Грех бессмертия - Маккаммон Роберт Рик - Страница 3
- Предыдущая
- 3/81
- Следующая
Ей показалось, что она слышит, как доктор Водантис снова и снова зовет ее по имени, снова и снова, но скоро его голос растворился в стенах, и она осталась одна. Она ступила вперед, в темноту, звук ее шагов отдавался эхом, словно кто-то следовал за ней совсем рядом, по пятам. Кто-то или что-то, избегающее света.
В дальнем конце зала свет фонаря упал на что-то тускло блестящее. Это была огромная, грубо отесанная каменная плита высотой до пояса. Женщина двинулась вперед, поднимая подошвами густо лежащую пыль, затем остановилась и направила свет вниз на пол. Вокруг нее были разбросаны груды металлических предметов, грубо обработанных, усеянных хлопьями ржавчины и распадающихся на куски, узнаваемые только наметанным глазом: рукоятка меча; что-то вроде наконечника копья; несколько поврежденных шлемов, один почти полностью сплющенный; остатки брони, покрытые рубцами, ржавчиной, валяющиеся горой в белой пыли. Луч фонаря выхватил зазубренные остатки лезвий боевых топоров, тускло отражающие свет. Затем луч упал на что-то, лежащее на полу. Это была кость. Далее среди оружия и пыли она увидела и другие кости — россыпь костей. Проломленный череп ощерился на нее. Она осветила фонарем пространство над костями и увидела, что стены и потолок густо покрыты черной копотью. Спотыкаясь, она отступила на шаг назад, вдыхая воздух с тяжелым и громким сопением.

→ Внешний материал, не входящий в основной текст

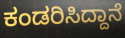
ಕಂಡರಿಸಿದ್ದಾನೆ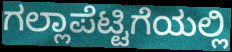
ಗಲ್ಲಾಪೆಟ್ಟಿಗೆಯಲ್ಲಿ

Там, над черным камнем, выступал пьедестал, и на нем стояла фигура, руки которой были простерты к ней. Застывшая, чтобы вечно наблюдать за мертвыми. Глаза идола уставились на нее. Статуя была такая жизненная и такой тонкой работы, что женщина подумала на мгновение, что эти незрячие глазницы шевельнулись. Тени убежали от счета. И она теперь была уверена, что слышит, как ее окликают по имени. Доктор Водантис зовет ее из другого места и другого времени. Нет. Не доктор Водантис.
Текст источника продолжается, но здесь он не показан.